Helping the process
Once you have decided that Bedfordshire Archives is the appropriate place for your material and the terms under which you would like to offer it to us you can help us to make the processing of the material much easier. Material that is accepted by Bedfordshire Archives needs to be put into order and described on a catalogue before researchers can find it and use it. Without your help this can take us a very long time to do. Following the steps below will help speed this process up and will be greatly appreciated.
1. Decide whether what you are offering is to be part of a collection we already hold – that is;
- Have you donated/deposited material before?
- Is what you are offering part of the official record of the creating body, such as a parish council, for which we already have a collection? Or,
- Should it should be kept in a separate collection of its own because it is something altogether different.
2. Organise the material
If we already have a related collection you may be able to follow the way that collection is arranged to organise the material you have (see case study below)
If what you are offering is completely new then put it into a logical order. This could be groups by subject, or type of material, family groups or by date. The order that is appropriate often depends on the type and quantity of material involved.
Within each group of things such as minutes or diaries arranging the material by date is usually best.
Aunt Sally was a leading light in the local branch of the Women’s Institute and kept a lot of their minute books, programmes and photographs, which you now wish to place in the archives. You do a search of our catalogues and find that Bedfordshire Archives has a very large collection from Bedfordshire Women’s Institutes (reference X939) and each institute has already been allocated a reference even if they have yet to deposit any material with us. Within each institute the records are arranged in a particular order to make the records easy to find. You arrange Aunt Sally’s collection into the headings already allocated by the archives service.
3. Sort out duplicates
If you have exact copies of something just keep the one in best condition.
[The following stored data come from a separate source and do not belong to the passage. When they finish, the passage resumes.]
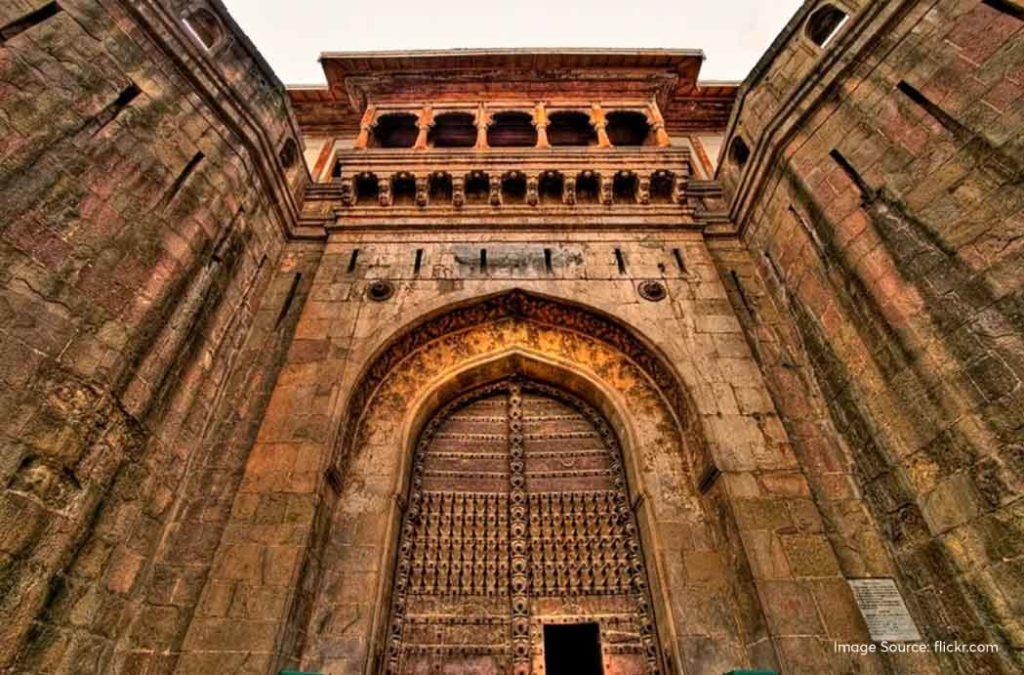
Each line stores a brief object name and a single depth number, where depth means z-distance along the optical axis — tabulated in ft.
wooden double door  14.49
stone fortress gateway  11.73
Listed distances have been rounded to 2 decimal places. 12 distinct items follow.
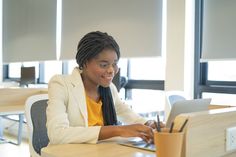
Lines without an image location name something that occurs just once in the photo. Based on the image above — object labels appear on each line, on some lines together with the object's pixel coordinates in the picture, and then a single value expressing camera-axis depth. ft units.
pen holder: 2.81
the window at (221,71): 11.28
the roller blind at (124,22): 12.55
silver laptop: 3.80
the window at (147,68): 13.06
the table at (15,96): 12.53
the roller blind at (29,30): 17.76
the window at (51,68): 18.54
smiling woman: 4.24
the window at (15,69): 21.58
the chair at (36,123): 5.64
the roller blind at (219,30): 10.80
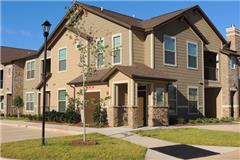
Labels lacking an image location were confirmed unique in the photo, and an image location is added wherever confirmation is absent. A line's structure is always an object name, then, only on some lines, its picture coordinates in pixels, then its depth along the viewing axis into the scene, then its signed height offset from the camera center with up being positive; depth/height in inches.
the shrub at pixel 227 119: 833.4 -76.9
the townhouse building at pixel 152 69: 643.1 +72.5
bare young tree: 438.0 +99.9
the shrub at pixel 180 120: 716.0 -68.9
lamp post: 416.9 +101.9
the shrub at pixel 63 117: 726.3 -61.2
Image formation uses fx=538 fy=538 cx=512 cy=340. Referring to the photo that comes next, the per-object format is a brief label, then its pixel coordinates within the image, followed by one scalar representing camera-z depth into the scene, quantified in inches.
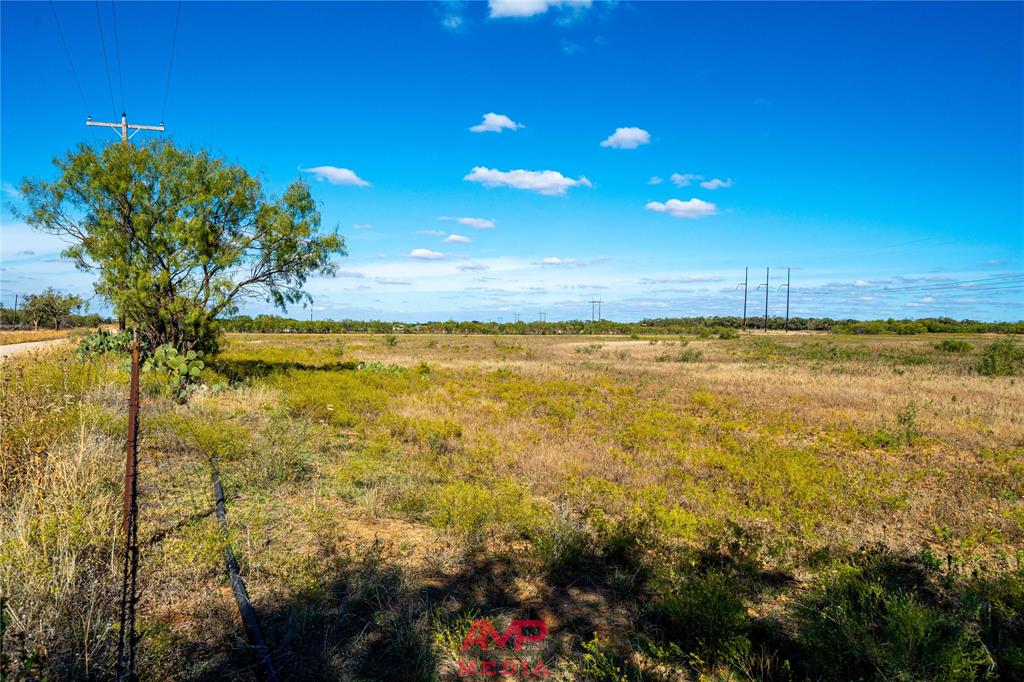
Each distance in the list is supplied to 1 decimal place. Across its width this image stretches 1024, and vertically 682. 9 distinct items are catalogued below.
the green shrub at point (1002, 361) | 936.3
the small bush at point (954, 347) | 1416.1
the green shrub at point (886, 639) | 142.5
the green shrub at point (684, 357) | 1327.6
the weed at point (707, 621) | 162.9
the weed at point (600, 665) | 149.5
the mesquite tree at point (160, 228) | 610.9
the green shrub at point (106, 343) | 721.6
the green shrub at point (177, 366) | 594.5
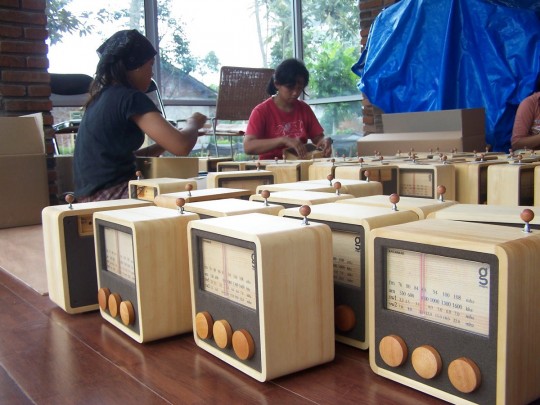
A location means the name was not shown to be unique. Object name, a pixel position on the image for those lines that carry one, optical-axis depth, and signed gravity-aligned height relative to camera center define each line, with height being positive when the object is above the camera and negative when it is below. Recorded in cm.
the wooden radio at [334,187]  101 -9
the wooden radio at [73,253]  88 -17
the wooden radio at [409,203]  72 -9
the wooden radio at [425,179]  125 -10
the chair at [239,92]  442 +39
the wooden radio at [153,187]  117 -9
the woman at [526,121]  301 +5
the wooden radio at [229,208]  76 -9
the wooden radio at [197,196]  92 -9
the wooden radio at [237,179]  129 -9
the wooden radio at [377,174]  129 -9
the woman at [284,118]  278 +11
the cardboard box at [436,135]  234 -1
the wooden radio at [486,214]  61 -9
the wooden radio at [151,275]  73 -17
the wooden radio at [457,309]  49 -17
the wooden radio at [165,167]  172 -7
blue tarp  328 +46
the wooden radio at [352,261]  66 -15
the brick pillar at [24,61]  269 +43
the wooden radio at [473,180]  131 -11
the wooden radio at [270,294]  59 -17
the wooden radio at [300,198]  84 -9
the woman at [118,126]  169 +6
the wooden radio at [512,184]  119 -11
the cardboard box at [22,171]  242 -10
If you have a clean copy and an annotated copy then keep both.
By making a search of our online catalogue http://bedsarchivescat.bedford.gov.uk/ you will be able to see descriptions of most of the items that we hold - useful for checking if we have already got something – a printed sale catalogue for example. We do not usually accept duplicates of things we already hold, but there are exceptions to this, such as context within a collection or condition. Let us know if anything you have duplicates something we already have quoting the reference number found on the catalogue and we can advise accordingly.
4. Make a list of the records
Assume we know nothing! The information you give helps us to create a catalogue that is available for researchers so the more detail you can give us the better. For example while we always like to look at photographs if we don’t know where it is, or who it is of, then we are unlikely to accept them. You might know who ‘Mum and Dad’ are, but we don’t so adding people’s full names means we are able to record this information.
We also need to know dates - if you don’t know then give us your best guess. If the letters that Aunt Bessie sent to her sister are undated but you know that she sent them while living in Bedfordshire in the 1980s then tell us this information.
Some material might be of a sensitive nature; it could be that it includes contact information or indiscrete diary entries. Please highlight this on your list. We can still accept the material, but may decide to place a closure on the records in line with the current data protection legislation. Do not worry if you are unsure as to what this means, we can make a detailed examination of the material and decide for ourselves. We can also discuss data control responsibilities should this be relevant.
Use a soft pencil (2B is best) to mark references on the items coinciding to your list.
5. Describe the background to the material and how you got it.
One of the most important things for anyone using records for research is to know the background – why was it produced, who produced it, where has it been? The answers to these questions indicate how reliable the information might be.
If the collection is that of a family a simple family tree helps us a great deal. Don’t worry if you don’t know it all just tell us what you can.
6. Remove metal clips and plastic sleeves
Paperclips and staples tend to rust and rust damages paper. Plastic tends to decay and become brittle and it also adds unnecessary bulk to the material. Carefully removing these fasteners protects the paper from them but it also stops piles of paper from being lop sided and bulky. Of course if you remove them you end up with a lot of loose papers so you will want some way of keeping them together. A simple fold of paper is the best method and it means you can also write a pencil note on the enclosing paper as to the contents or the number of the papers on your list.
If things are in ring binders or lever arch files remove them from the file and tie the papers together either using the punched holes or just in a bundle.